Are Medicaid Coverage Gaps Associated with Higher Health Care Resource Utilization and Costs in Patients with Schizophrenia?

Abstract [from journal]

The objective was to assess the association of Medicaid coverage gaps with health care resource utilization (HRU) and costs of patients with schizophrenia. Patients with schizophrenia were identified from the Medicaid database. The beginning of the first eligible gap was defined as the index date. Per-patient per-month (PPPM) HRU and costs before versus after a gap were assessed, and the association between gap duration and PPPM HRU and costs was examined up to 12 months post index. Together with 95% confidence intervals, HRU differences were reported in rate ratios (RRs), and cost differences were reported in 2016 US dollars. A subgroup of males with substance use disorder (SUD; risk factors for incarceration) also was analyzed. Total PPPM health care costs increased significantly by $711.04 following a coverage gap (P < 0.001). Gaps of 180-365 days were associated with a significant increase in inpatient visits (RR = 1.27; P < 0.001) relative to gaps of <90 days. Gaps of 90-179 days were associated with significantly more PPPM inpatient visits (RR = 1.14; P = 0.024) relative to a gap of <90 days. Inpatient costs were particularly increased for gaps of 180-365 days versus those of <90 days (cost difference = $101.81 PPPM; P = 0.0008).

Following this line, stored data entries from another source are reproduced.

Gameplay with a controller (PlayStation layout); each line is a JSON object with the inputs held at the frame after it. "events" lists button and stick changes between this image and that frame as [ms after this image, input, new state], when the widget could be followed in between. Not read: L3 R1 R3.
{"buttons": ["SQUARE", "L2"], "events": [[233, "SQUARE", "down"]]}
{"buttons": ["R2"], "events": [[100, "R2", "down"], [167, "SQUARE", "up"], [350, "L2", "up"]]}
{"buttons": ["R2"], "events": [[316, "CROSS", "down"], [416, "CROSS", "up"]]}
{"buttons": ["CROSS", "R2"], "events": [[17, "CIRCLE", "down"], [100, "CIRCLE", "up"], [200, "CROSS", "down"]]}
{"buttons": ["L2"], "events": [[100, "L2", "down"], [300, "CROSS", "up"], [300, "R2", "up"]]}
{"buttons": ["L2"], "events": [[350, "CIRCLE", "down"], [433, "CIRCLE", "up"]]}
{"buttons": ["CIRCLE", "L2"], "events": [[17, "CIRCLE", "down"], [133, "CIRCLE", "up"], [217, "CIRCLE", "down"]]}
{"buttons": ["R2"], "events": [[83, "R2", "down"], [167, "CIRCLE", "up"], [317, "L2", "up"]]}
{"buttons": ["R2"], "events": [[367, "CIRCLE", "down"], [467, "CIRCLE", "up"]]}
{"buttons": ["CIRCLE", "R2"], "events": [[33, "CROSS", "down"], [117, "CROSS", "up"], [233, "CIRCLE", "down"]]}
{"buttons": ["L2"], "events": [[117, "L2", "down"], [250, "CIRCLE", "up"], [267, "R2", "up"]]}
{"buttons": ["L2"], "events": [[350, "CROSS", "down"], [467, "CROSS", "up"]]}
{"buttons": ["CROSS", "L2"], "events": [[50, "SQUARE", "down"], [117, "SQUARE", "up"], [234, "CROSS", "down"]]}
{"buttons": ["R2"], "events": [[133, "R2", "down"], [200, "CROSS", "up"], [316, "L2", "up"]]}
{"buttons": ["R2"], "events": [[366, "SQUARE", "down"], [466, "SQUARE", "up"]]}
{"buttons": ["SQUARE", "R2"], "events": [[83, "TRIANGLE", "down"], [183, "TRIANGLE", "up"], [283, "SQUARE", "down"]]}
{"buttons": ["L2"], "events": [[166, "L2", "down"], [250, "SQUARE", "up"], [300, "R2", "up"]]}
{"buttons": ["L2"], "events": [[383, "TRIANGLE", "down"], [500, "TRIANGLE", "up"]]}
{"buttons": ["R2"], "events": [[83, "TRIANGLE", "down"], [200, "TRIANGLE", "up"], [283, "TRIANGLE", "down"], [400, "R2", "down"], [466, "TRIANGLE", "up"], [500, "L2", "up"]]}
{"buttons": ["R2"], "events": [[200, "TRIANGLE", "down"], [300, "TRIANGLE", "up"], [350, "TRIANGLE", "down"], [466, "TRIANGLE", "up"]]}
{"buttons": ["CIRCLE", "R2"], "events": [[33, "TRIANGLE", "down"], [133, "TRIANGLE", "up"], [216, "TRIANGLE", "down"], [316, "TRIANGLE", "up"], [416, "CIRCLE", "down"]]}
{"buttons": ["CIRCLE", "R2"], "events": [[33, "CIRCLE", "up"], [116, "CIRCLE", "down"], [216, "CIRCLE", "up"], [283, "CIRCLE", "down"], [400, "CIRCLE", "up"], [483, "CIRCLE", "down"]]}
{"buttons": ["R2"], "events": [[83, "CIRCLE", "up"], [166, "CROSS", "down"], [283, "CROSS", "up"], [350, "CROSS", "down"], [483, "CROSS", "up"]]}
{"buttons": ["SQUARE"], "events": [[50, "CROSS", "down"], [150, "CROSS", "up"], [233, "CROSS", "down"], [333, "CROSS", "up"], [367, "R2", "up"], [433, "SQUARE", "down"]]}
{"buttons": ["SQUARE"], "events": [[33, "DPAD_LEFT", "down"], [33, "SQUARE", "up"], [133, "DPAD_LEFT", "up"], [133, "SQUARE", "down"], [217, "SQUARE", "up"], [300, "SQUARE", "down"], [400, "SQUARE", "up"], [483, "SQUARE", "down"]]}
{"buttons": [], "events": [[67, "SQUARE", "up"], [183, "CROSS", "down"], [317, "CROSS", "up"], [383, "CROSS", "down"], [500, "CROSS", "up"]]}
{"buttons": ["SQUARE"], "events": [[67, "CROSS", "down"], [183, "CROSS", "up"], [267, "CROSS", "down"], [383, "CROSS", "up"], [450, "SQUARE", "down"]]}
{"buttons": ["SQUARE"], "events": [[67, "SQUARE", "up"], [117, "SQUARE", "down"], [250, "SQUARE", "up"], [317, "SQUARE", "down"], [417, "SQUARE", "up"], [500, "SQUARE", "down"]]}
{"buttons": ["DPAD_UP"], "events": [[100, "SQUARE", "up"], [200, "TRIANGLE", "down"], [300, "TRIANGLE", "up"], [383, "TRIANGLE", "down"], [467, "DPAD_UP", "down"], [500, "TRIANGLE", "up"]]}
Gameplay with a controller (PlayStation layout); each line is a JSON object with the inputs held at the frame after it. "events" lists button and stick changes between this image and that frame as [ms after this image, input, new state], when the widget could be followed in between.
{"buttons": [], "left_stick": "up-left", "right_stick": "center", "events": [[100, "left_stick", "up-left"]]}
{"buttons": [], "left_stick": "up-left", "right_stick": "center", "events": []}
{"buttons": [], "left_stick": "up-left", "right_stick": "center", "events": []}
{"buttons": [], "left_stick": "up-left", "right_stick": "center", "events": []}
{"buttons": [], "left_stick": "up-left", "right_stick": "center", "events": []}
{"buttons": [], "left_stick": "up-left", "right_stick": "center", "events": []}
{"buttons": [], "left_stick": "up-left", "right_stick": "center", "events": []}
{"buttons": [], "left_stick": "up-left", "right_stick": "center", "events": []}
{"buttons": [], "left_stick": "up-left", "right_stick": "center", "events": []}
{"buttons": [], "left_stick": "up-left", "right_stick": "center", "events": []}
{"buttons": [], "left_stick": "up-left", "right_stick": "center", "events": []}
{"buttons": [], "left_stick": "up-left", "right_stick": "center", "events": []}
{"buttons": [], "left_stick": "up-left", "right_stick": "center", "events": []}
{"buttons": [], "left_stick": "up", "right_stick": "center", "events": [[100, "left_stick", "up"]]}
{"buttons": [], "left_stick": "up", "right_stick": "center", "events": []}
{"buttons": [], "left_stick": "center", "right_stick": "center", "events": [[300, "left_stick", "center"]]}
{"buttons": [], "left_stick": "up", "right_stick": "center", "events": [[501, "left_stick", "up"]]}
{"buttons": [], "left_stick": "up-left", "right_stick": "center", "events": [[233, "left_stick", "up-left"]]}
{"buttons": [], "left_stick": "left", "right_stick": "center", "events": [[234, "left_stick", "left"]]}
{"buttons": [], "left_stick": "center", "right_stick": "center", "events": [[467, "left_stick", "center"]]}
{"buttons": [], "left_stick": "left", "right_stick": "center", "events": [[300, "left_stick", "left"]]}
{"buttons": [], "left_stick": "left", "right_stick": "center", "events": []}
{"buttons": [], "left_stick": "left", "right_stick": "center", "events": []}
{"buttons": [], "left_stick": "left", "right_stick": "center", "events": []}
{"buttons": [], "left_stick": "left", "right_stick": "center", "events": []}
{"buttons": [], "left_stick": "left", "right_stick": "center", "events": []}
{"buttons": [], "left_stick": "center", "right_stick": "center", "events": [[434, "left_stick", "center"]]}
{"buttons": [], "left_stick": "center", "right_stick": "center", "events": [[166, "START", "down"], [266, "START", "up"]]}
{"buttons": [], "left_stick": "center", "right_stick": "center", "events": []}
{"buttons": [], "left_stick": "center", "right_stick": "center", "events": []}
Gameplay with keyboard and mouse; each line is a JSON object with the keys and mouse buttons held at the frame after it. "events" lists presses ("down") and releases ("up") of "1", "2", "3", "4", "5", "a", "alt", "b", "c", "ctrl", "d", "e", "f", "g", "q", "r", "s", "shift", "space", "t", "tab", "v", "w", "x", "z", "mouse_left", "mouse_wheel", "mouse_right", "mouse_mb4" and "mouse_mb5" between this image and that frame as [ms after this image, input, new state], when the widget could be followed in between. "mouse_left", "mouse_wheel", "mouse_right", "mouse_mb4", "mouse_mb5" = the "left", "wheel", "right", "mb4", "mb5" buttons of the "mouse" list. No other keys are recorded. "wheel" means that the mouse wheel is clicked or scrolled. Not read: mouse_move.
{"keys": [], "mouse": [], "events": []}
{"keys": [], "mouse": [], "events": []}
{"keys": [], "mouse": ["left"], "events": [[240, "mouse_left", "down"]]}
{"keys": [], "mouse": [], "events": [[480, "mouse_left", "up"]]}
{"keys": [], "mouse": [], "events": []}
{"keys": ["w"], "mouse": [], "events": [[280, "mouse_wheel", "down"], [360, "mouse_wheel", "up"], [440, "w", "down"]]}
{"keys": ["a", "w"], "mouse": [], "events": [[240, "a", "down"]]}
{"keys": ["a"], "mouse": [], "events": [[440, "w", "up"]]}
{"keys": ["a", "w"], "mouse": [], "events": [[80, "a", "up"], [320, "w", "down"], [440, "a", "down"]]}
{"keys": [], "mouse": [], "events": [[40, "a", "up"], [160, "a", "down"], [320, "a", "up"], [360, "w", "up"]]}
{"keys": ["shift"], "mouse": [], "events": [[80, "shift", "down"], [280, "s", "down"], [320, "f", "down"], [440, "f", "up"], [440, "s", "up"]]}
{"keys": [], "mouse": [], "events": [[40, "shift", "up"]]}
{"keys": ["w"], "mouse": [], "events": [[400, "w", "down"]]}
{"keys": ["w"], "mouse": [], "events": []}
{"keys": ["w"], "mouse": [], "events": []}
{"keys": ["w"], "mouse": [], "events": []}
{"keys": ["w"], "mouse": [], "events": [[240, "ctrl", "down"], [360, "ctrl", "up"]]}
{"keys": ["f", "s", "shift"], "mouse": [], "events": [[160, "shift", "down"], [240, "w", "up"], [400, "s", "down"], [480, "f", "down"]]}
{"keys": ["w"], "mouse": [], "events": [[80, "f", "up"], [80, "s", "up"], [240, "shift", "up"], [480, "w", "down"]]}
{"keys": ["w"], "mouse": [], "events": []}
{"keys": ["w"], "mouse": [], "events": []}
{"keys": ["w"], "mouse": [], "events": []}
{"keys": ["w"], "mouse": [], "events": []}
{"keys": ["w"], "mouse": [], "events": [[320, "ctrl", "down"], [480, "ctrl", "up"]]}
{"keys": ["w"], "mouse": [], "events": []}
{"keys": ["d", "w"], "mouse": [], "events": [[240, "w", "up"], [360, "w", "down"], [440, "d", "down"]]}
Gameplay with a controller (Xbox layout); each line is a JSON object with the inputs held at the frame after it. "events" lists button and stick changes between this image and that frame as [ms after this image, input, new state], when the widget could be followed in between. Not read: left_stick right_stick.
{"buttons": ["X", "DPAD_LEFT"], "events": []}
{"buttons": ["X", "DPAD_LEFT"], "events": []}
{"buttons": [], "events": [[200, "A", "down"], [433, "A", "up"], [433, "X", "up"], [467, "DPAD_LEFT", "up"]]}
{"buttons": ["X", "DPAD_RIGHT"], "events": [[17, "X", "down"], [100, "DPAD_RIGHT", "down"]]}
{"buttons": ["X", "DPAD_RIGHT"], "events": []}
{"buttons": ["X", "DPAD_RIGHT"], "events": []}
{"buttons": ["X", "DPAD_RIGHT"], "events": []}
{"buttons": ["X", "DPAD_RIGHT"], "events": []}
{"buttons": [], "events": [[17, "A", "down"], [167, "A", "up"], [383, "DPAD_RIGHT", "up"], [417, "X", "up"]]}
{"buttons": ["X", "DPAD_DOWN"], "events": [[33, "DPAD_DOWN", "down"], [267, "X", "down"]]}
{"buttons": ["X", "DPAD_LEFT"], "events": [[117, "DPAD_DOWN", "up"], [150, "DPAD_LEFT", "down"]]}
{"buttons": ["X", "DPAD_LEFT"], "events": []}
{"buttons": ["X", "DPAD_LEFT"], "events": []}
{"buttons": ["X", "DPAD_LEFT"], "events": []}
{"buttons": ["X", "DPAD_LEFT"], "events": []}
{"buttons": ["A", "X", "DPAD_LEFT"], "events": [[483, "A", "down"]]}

Similar results were found in male patients with SUD, in whom HRU and cost differences appeared larger. In patients with schizophrenia, longer Medicaid coverage gaps were associated with increases in inpatient admissions, emergency room visits, and inpatient costs, particularly among patients with risk factors for incarceration. These results support policies that aim to facilitate Medicaid reinstatement for patients with schizophrenia.